Śląsk Wrocław nie zostanie sprywatyzowany?
Negocjacje urzędników Wrocławia odnośnie przejęcia klubu przez Mariusza Iwańskiego toczą się już od długiego czasu. Miliarder z Monako miał wykupić 51% akcji klubu i zdawało się jeszcze do niedawna, że transakcja jest na samym finiszu. Ostatecznie jednak nie osiągnięto porozumienia. Miasto przekonywało, że to z powodu nieprzedstawienia przez Iwańskiego gwarancji finansowych – Iwański zaś miał podkreślać, że powodem jest nieprzekazanie ważnych informacji na temat zadłużenia klubu.
W każdym razie najwięcej na tym traci sam Śląsk Wrocław, który jest pogrążony w organizacyjnym chaosie.

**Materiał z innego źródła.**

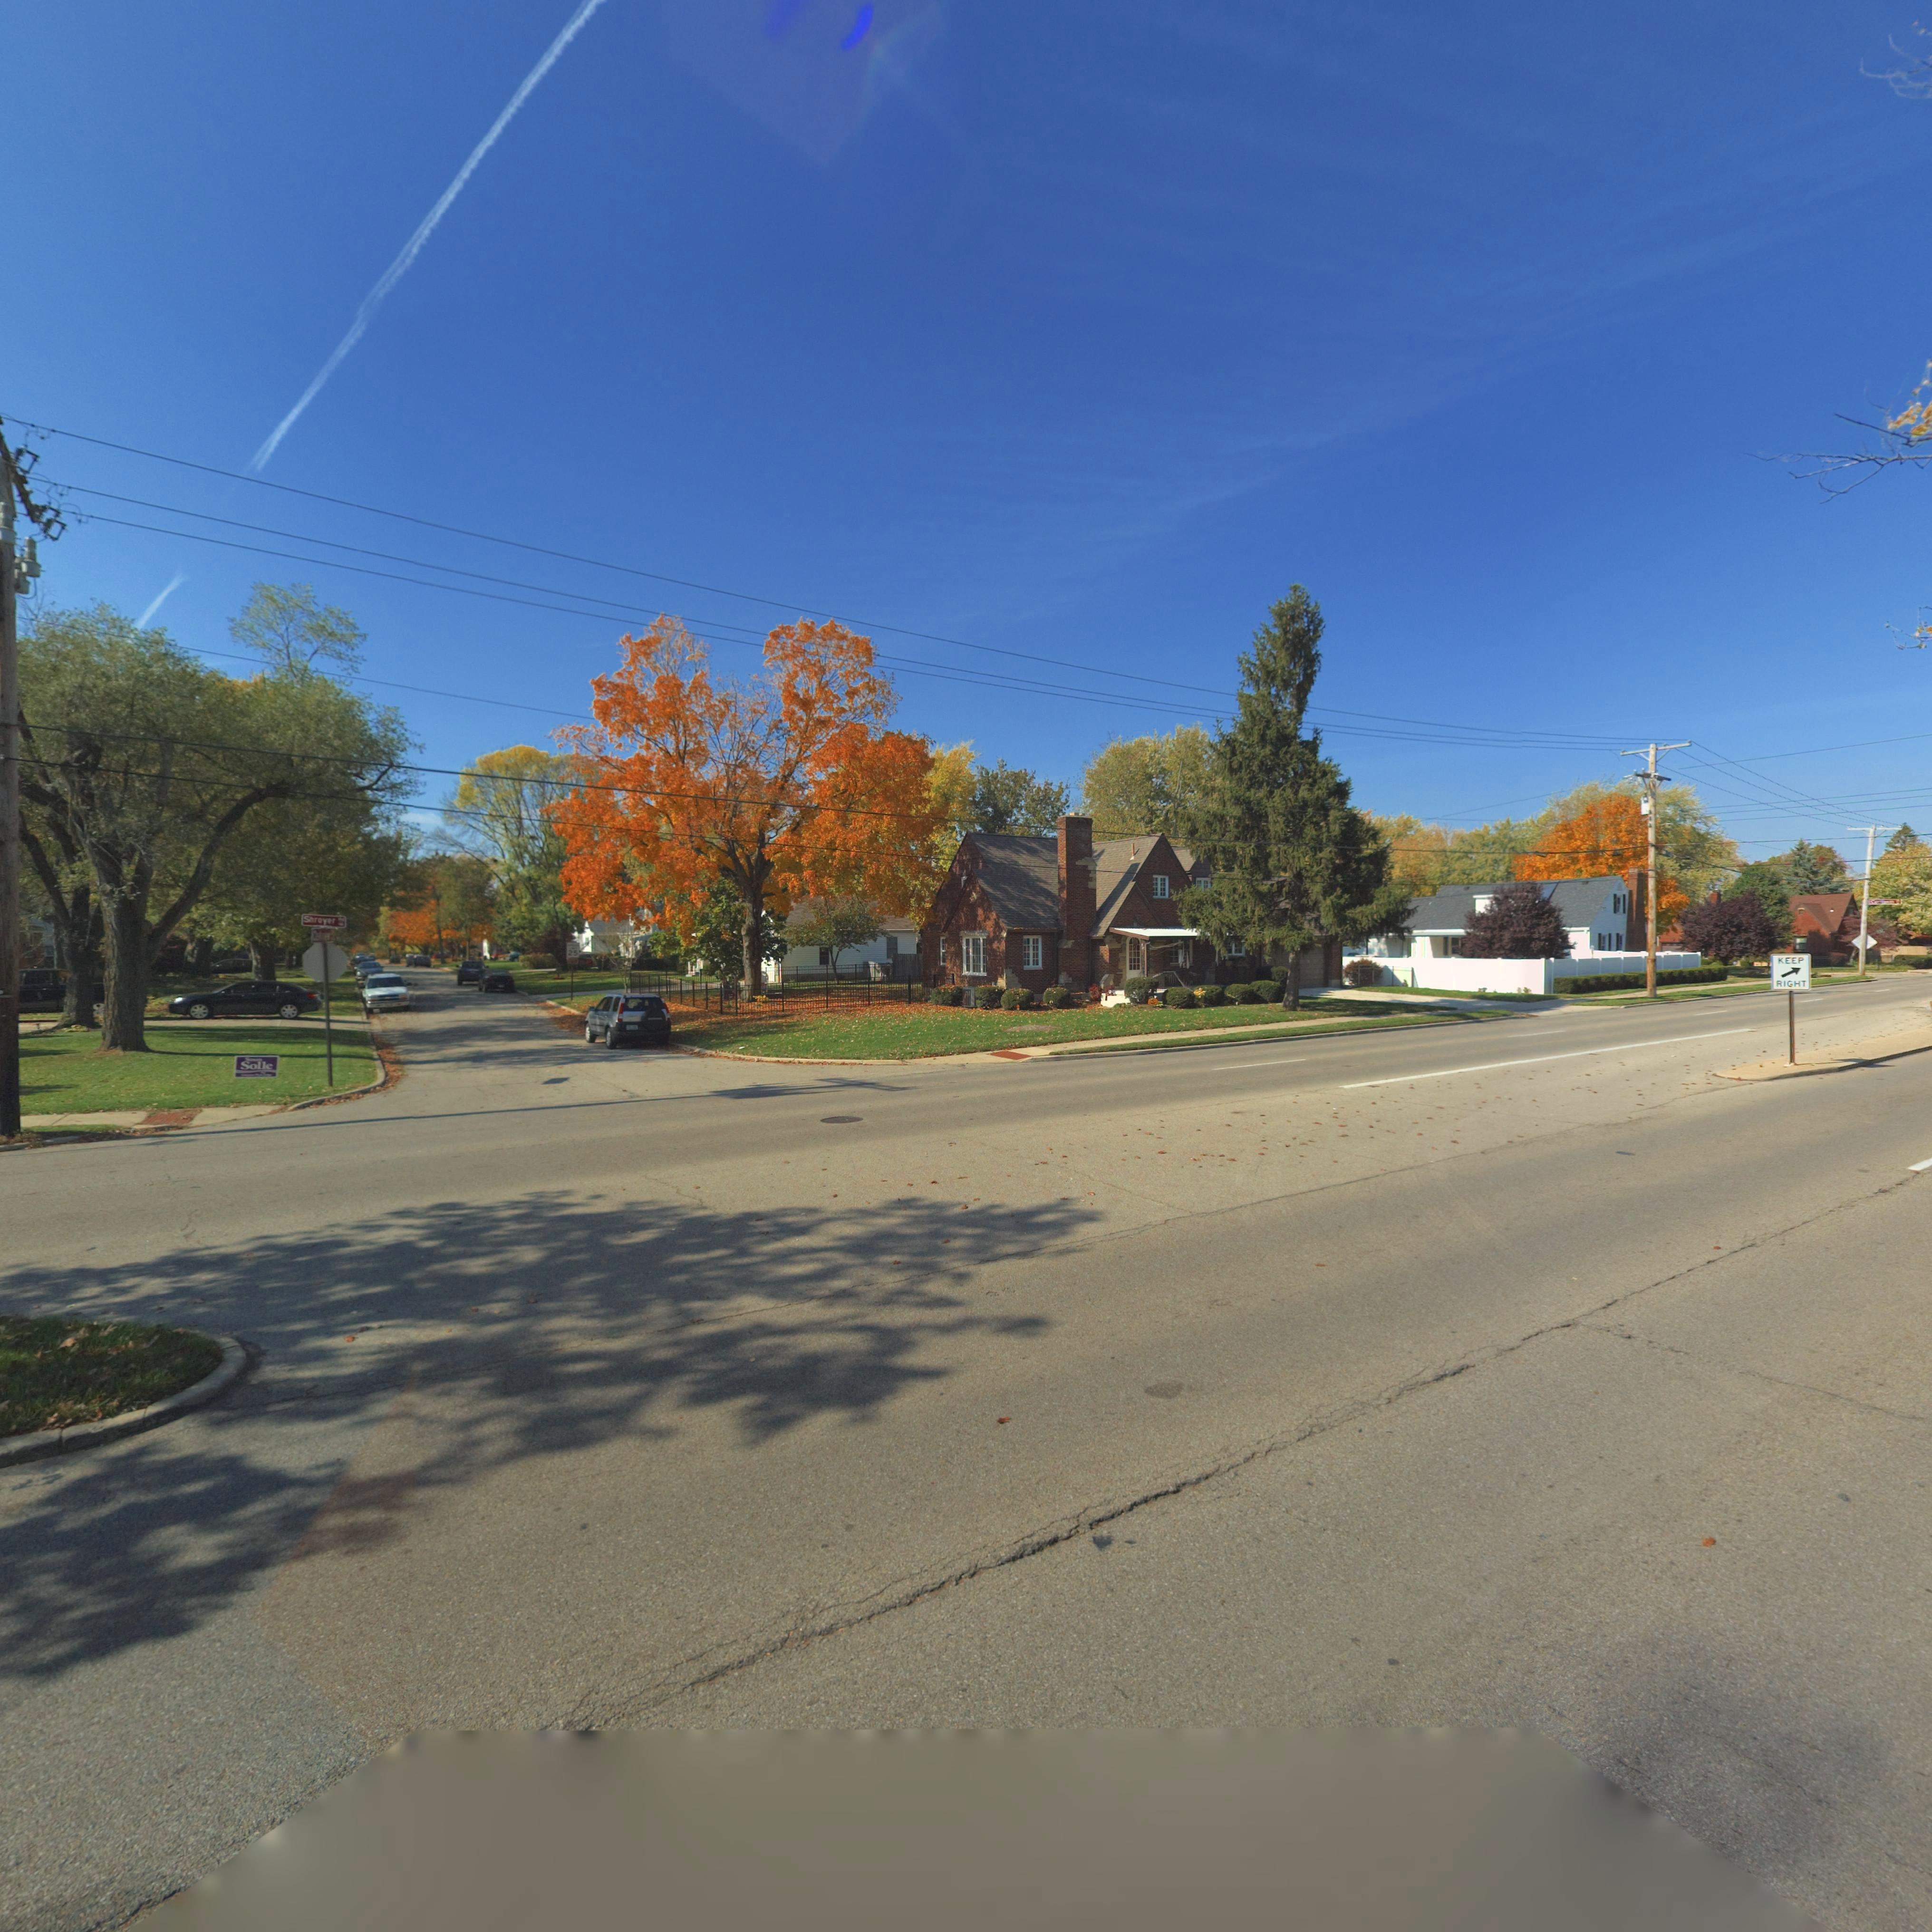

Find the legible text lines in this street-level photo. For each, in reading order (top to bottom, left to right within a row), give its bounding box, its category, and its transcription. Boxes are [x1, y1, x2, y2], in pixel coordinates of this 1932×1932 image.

[303, 915, 337, 926] None: Shroyer
[568, 950, 579, 956] None: 25
[1778, 957, 1805, 964] None: KEEP
[1776, 980, 1806, 987] None: RIGHT
[240, 1061, 273, 1070] None: Solle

A w perspektywie jest zimowe okienko transferowe, podczas których należy przeprowadzać zmiany w zespole. Marcin Torz w środę wyjawił kolejne informacje w sprawie prywatyzacji Śląska. Bardzo ważny urzędnik przekazał mi wiadomość, że Mariusz Iwański wciąż nie przedstawił miastu żadnych gwarancji finansowych. — To co pokazał to zbiór niepoważnych informacji z Chatu GPT. Śląsk nad przepaścią… – czytamy we wpisie dziennikarza.
O tym jak fatalnie ta sytuacja oddziałuje na funkcjonowanie klubu niedawno pisał Piotr Potępa. — Sytuacja Śląska Wrocław robi się coraz bardziej krytyczna. Klub jest totalnie zamrożony. Jest problem nawet z obozem zimowym, bo miejsce jest wybrane, a nie ma z czego pokryć jego kosztów. O jakichkolwiek transferach na tę chwilę w ogóle nie ma mowy – napisał dziennikarz.